Tailing fish can make even the most experienced anglers weak in the knees. Not to worry, the next time you spot a tailer, follow these steps to make the best shot possible.

  1. Relax! Tailing fish are happy fish, and if they’re still tailing, odds are they don’t know you’re there yet. Take the time to make a good shoot. Presenting your fly quickly is great, but only if you can present it well.
  2. Pick Your Target. Are there more than one fish in the area? If so, try to hone in on the best fish in the group. Can’t quite see through the glare? Try picking out the biggest tail. Be picky!
  3. Decide Which Direction He’s Going. Once you’ve found your target, decide which direction he’s facing in order to present the fly in front of the fish. Presenting the fly to the tail won’t end well.. Trust us on this one.
  4. Position Yourself. Shift your body, shoulders, move your feet, or even the boat, to position yourself in order to present the fly so that it will track AWAY from the fish, not towards it when retrieved.

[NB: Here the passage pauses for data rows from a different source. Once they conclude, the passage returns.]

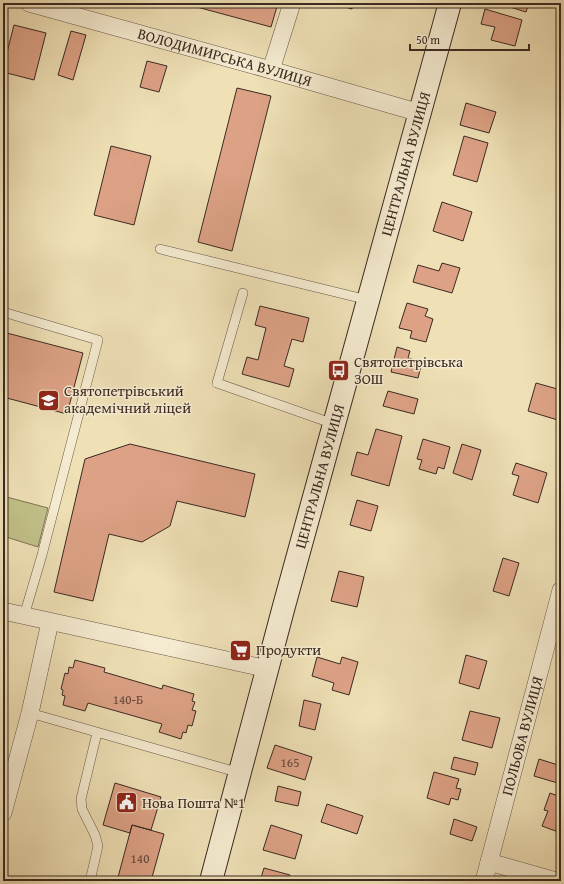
<svg xmlns="http://www.w3.org/2000/svg" width="564" height="884" font-family="'Gentium Book Plus',serif">
	<style>
		.green { fill: #c1c088; stroke: #7e7454 }
		.building { fill: #dda286; stroke: #3b2921 }
		.lines { fill: none; stroke-linecap: round; stroke-linejoin: round }
		.lane-casing { stroke: #685746; stroke-width: 10 }
		.street-casing { stroke: #685746; stroke-width: 18 }
		.secondary-casing { stroke: #3b2921; stroke-width: 24 }
		.lane { stroke: #f5ebd0; stroke-width: 9 }
		.street { stroke: #f5ebd0; stroke-width: 17 }
		.secondary { stroke: #f5ebd0; stroke-width: 22 }
		.labels { text-anchor: middle; stroke-width: 3; stroke-linejoin: round; paint-order: stroke }
		.number-label { font-size: 13px; fill: #64473a }
		.street-label { font-size: 15px; fill: #3b2921; stroke: #f5ebd0 }
		.poi-label { font-size: 15px; fill: #3b2921; stroke: #f5ebd0; text-anchor: start }
	</style>
	<rect width="100%" height="100%" fill="#efe0b6"/>
	<filter id="stains"><feTurbulence type="fractalNoise" baseFrequency=".005" numOctaves="4"/><feColorMatrix values="0 0 0 0 .2 0 0 0 0 .09 0 0 0 0 .02 0 0 0 .5 -.17"/></filter>
	<radialGradient id="worn" r=".72"><stop offset=".6" stop-color="#630" stop-opacity="0"/><stop offset="1" stop-color="#630" stop-opacity=".3"/></radialGradient>
	<path class="green" d="M 3,496 L 48,508 L 38,547 L 3,536 Z"/>
	<path class="building" d="M 182,3 L 278,3 L 271,27 Z
		M 331,3 L 353,3 L 352,9 Z
		M 497,3 L 529,3 L 526,12 Z
		M 485,9 L 522,20 L 515,46 L 491,40 L 495,27 L 481,24 Z
		M 14,25 L 46,33 L 34,80 L 3,72 L 3,68 Z
		M 71,31 L 86,35 L 73,80 L 58,75 Z
		M 147,61 L 167,66 L 159,92 L 140,87 Z
		M 237,88 L 271,96 L 232,251 L 198,242 Z
		M 466,103 L 496,112 L 489,133 L 460,125 Z
		M 464,136 L 488,143 L 477,182 L 453,175 Z
		M 111,146 L 151,156 L 134,225 L 94,215 Z
		M 442,202 L 472,212 L 463,241 L 433,231 Z
		M 442,263 L 460,268 L 452,293 L 413,282 L 418,265 L 439,271 Z
		M 407,303 L 428,309 L 425,316 L 433,319 L 426,342 L 410,338 L 412,331 L 399,328 Z
		M 260,306 L 309,318 L 303,342 L 292,339 L 284,366 L 294,369 L 289,387 L 242,374 L 247,357 L 258,360 L 266,328 L 255,325 Z
		M 3,332 L 83,353 L 67,414 L 3,397 Z
		M 397,347 L 410,351 L 408,358 L 422,362 L 418,378 L 391,372 Z
		M 536,383 L 561,390 L 561,421 L 528,411 Z
		M 388,391 L 418,399 L 414,414 L 383,406 Z
		M 376,429 L 402,436 L 389,486 L 351,475 L 357,452 L 368,455 Z
		M 423,439 L 450,447 L 444,469 L 438,467 L 436,474 L 419,469 L 422,460 L 417,459 Z
		M 130,444 L 255,474 L 245,517 L 177,501 L 170,526 L 142,542 L 109,534 L 93,601 L 54,592 L 85,459 Z
		M 462,444 L 481,450 L 472,480 L 453,473 Z
		M 516,463 L 547,473 L 538,503 L 513,495 L 519,476 L 512,474 Z
		M 357,500 L 378,506 L 371,531 L 350,525 Z
		M 503,558 L 519,563 L 509,596 L 493,591 Z
		M 339,571 L 364,577 L 357,607 L 331,601 Z
		M 466,655 L 487,661 L 479,689 L 459,683 Z
		M 317,657 L 340,664 L 342,657 L 358,662 L 349,695 L 332,690 L 334,683 L 312,676 Z
		M 75,660 L 105,668 L 104,672 L 162,689 L 163,685 L 194,694 L 192,701 L 195,702 L 192,710 L 196,711 L 192,726 L 188,725 L 186,733 L 183,732 L 181,739 L 159,732 L 162,724 L 88,703 L 85,711 L 63,705 L 65,696 L 62,695 L 63,690 L 61,689 L 65,673 L 68,674 L 69,667 L 73,668 Z
		M 304,700 L 321,704 L 315,730 L 299,726 Z
		M 470,711 L 500,718 L 492,748 L 462,740 Z
		M 561,733 L 561,750 L 556,748 Z
		M 275,745 L 312,757 L 305,780 L 267,768 Z
		M 454,757 L 478,763 L 475,775 L 451,769 Z
		M 539,759 L 561,766 L 561,784 L 534,776 Z
		M 434,772 L 459,779 L 456,788 L 461,789 L 458,800 L 451,798 L 449,805 L 427,798 Z
		M 115,783 L 161,797 L 151,830 L 132,825 L 130,833 L 103,825 Z
		M 278,786 L 301,792 L 298,806 L 275,801 Z
		M 550,793 L 561,797 L 561,833 L 542,826 L 548,811 L 544,810 Z
		M 327,804 L 363,816 L 357,834 L 321,822 Z
		M 454,819 L 477,827 L 472,841 L 450,834 Z
		M 132,825 L 164,834 L 151,881 L 117,881 Z
		M 271,825 L 302,835 L 295,859 L 263,850 Z
		M 264,868 L 290,875 L 288,881 L 260,881 Z"/>
	<g class="lines">
		<defs>
			<path id="lane" d="M 160,249 L 368,300
				M 243,293 L 217,383 L 334,424
				M 3,312 L 98,340 L 42,555 L 24,616
				M 30,713 L 240,773
				M 90,881 L 98,846 L 95,835 L 82,809 L 81,799 L 97,733"/>
			<g id="street">
				<path id="s1" d="M 29,3 L 271,70 L 420,113"/>
				<path d="M 271,70 L 292,3"/>
				<path d="M 3,611 L 268,669"/>
				<path d="M 3,813 L 30,713 L 50,622"/>
				<path d="M 489,862 L 556,881"/>
				<path id="s2" d="M 484,881 L 561,590"/>
			</g>
			<g id="secondary">
				<path id="s3" d="M 211,881 L 284,606 L 450,3"/>
			</g>
		</defs>
		<use href="#lane" class="lane-casing"/>
		<use href="#street" class="street-casing"/>
		<use href="#secondary" class="secondary-casing"/>
		<use href="#lane" class="lane"/>
		<use href="#street" class="street"/>
		<use href="#secondary" class="secondary"/>
	</g>
	<defs>
		<symbol id="bus-square" viewBox="-11 -11 22 22"><rect x="-9" y="-9" width="18" height="18" rx="4" fill="#8f2418" stroke="#f5ebd0"/><path d="M-5-6H5V4H4V6H2V4H-2V6H-4V4H-5ZM-3.5-4V0h7V-4ZM-3.5 1.2v1.5H-2V1.2ZM2 1.2v1.5H3.5V1.2Z" fill="#fff"/></symbol>
		<symbol id="school-square" viewBox="-11 -11 22 22"><rect x="-9" y="-9" width="18" height="18" rx="4" fill="#8f2418" stroke="#f5ebd0"/><path d="M0-5L7-2L0 1L-7-2ZM-4 1L0 2.5L4 1V4Q0 6-4 4Z" fill="#fff"/></symbol>
		<symbol id="supermarket-square" viewBox="-11 -11 22 22"><rect x="-9" y="-9" width="18" height="18" rx="4" fill="#8f2418" stroke="#f5ebd0"/><path d="M-6-5.5h2.5l.6 2H6L4.5 2H-2.5L-4.4-4H-6ZM-1.5 3.2a1.3 1.3 0 1 0 .1 0ZM3 3.2a1.3 1.3 0 1 0 .1 0Z" fill="#fff"/></symbol>
		<symbol id="civic-square" viewBox="-11 -11 22 22"><rect x="-9" y="-9" width="18" height="18" rx="4" fill="#8f2418" stroke="#f5ebd0"/><path d="M-.6-6.5H3V-4.5H.6V-3L4-1V1h2V6H-6V1h2V-1L-.6-3ZM-1.2 2.5V6h2.4V2.5Z" fill="#fff"/></symbol>
	</defs>
	<g fill-rule="evenodd">
		<use href="#bus-square" x="326" y="358" width="25" height="25"/>
		<use href="#school-square" x="36" y="388" width="25" height="25"/>
		<use href="#supermarket-square" x="228" y="638" width="25" height="25"/>
		<use href="#civic-square" x="114" y="790" width="25" height="25"/>
	</g>
	<g class="labels">
		<g class="number-label">
			<text x="128" y="704">140-Б</text>
			<text x="290" y="767">165</text>
			<text x="140" y="863">140</text>
		</g>
		<g class="street-label">
			<text dy="5" stroke="none"><textPath href="#s1" startOffset="203">ВОЛОДИМИРСЬКА ВУЛИЦЯ</textPath></text>
			<text dy="5" stroke="none"><textPath href="#s3" startOffset="743">ЦЕНТРАЛЬНА ВУЛИЦЯ</textPath></text>
			<text dy="5" stroke="none"><textPath href="#s3" startOffset="419">ЦЕНТРАЛЬНА ВУЛИЦЯ</textPath></text>
			<text dy="5" stroke="none"><textPath href="#s2" startOffset="150">ПОЛЬОВА ВУЛИЦЯ</textPath></text>
		</g>
		<g class="poi-label">
			<text x="354" y="367">Святопетрівська<tspan x="354" dy="17">ЗОШ</tspan></text>
			<text x="64" y="396">Святопетрівський<tspan x="64" dy="17">академічний ліцей</tspan></text>
			<text x="256" y="655">Продукти</text>
			<text x="142" y="808">Нова Пошта №1</text>
		</g>
	</g>
	<rect width="564" height="884" fill="none" stroke="#efe0b6" stroke-width="16"/>
	<rect x="4" y="4" width="556" height="876" fill="none" stroke="#3b2921" stroke-width="2"/>
	<rect x="8" y="8" width="548" height="868" fill="none" stroke="#3b2921"/>
	<path d="M410 44v6h119v-6" fill="none" stroke="#3b2921" stroke-width="2"/>
	<text x="416" y="44" font-size="12" fill="#3b2921" stroke="#f5ebd0" stroke-width="3" paint-order="stroke">50 m</text>
	<rect width="100%" height="100%" filter="url(#stains)"/>
	<rect width="100%" height="100%" fill="url(#worn)"/>
</svg>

  5. Check Your Casting Lane. It’s easy to get tunnel vision on a tailing fish. Before making your shot take a brief second to evaluate your casting lane (i.e. where your fly line will land). Make sure there are no mangroves, coral heads, or most importantly other bonefish between you and your target. There’s nothing more frustrating when presenting to a tailing fish than lining a fish you didn’t know was in the area, thus spooking it and your target!
  6. Land it Close. Most tailing fish are actively feeding fish. That means most of the time they’ve got their head down, scouring the bottom for food, most likely stirring up mud from the bottom. They’re not checking their periphery as much as cruising fish and probably can’t see much through the mud anyhow. Land the fly close.

Good work! Now it’s time to set that hook, and enjoy fighting your fish!